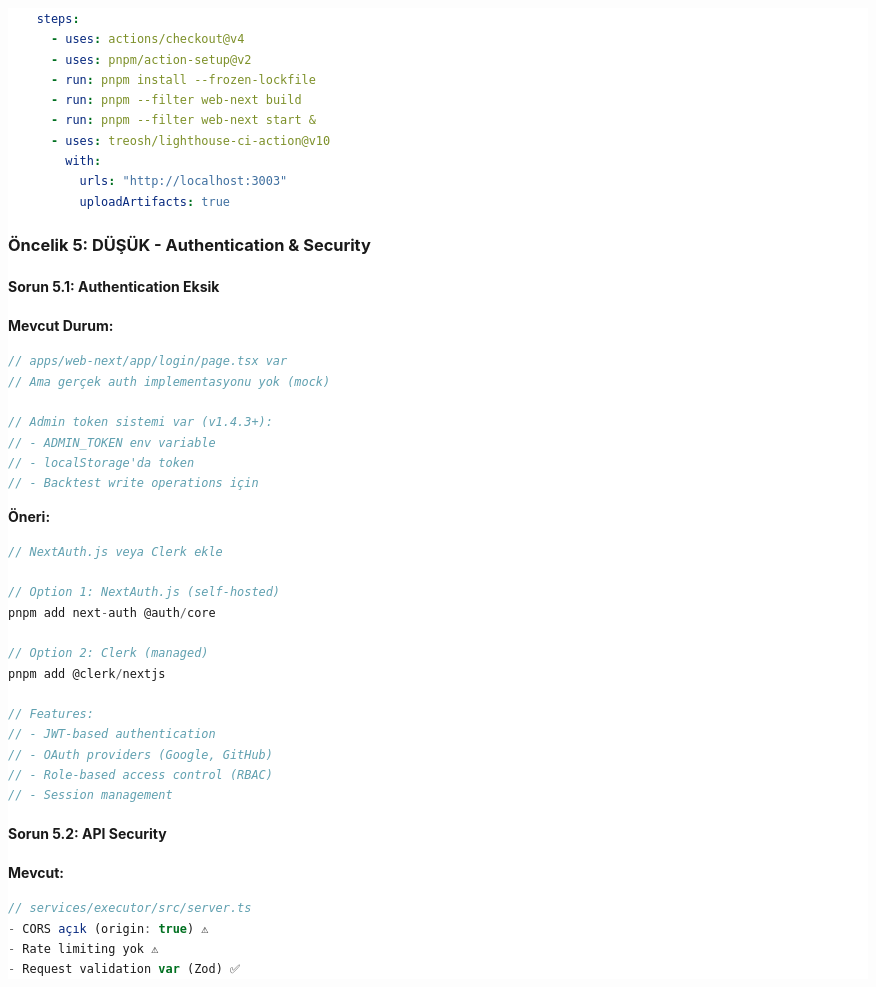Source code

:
 ```yaml
    steps:
      - uses: actions/checkout@v4
      - uses: pnpm/action-setup@v2
      - run: pnpm install --frozen-lockfile
      - run: pnpm --filter web-next build
      - run: pnpm --filter web-next start &
      - uses: treosh/lighthouse-ci-action@v10
        with:
          urls: "http://localhost:3003"
          uploadArtifacts: true
```

### Öncelik 5: DÜŞÜK - Authentication & Security

#### Sorun 5.1: Authentication Eksik

**Mevcut Durum:**

```typescript
// apps/web-next/app/login/page.tsx var
// Ama gerçek auth implementasyonu yok (mock)

// Admin token sistemi var (v1.4.3+):
// - ADMIN_TOKEN env variable
// - localStorage'da token
// - Backtest write operations için
```

**Öneri:**

```typescript
// NextAuth.js veya Clerk ekle

// Option 1: NextAuth.js (self-hosted)
pnpm add next-auth @auth/core

// Option 2: Clerk (managed)
pnpm add @clerk/nextjs

// Features:
// - JWT-based authentication
// - OAuth providers (Google, GitHub)
// - Role-based access control (RBAC)
// - Session management
```

#### Sorun 5.2: API Security

**Mevcut:**

```typescript
// services/executor/src/server.ts
- CORS açık (origin: true) ⚠️
- Rate limiting yok ⚠️
- Request validation var (Zod) ✅
```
****************
_Problem description:_ In the material above, which lines contain "Security"? Copy each of them.

_Finished exercise:_
### Öncelik 5: DÜŞÜK - Authentication & Security
#### Sorun 5.2: API Security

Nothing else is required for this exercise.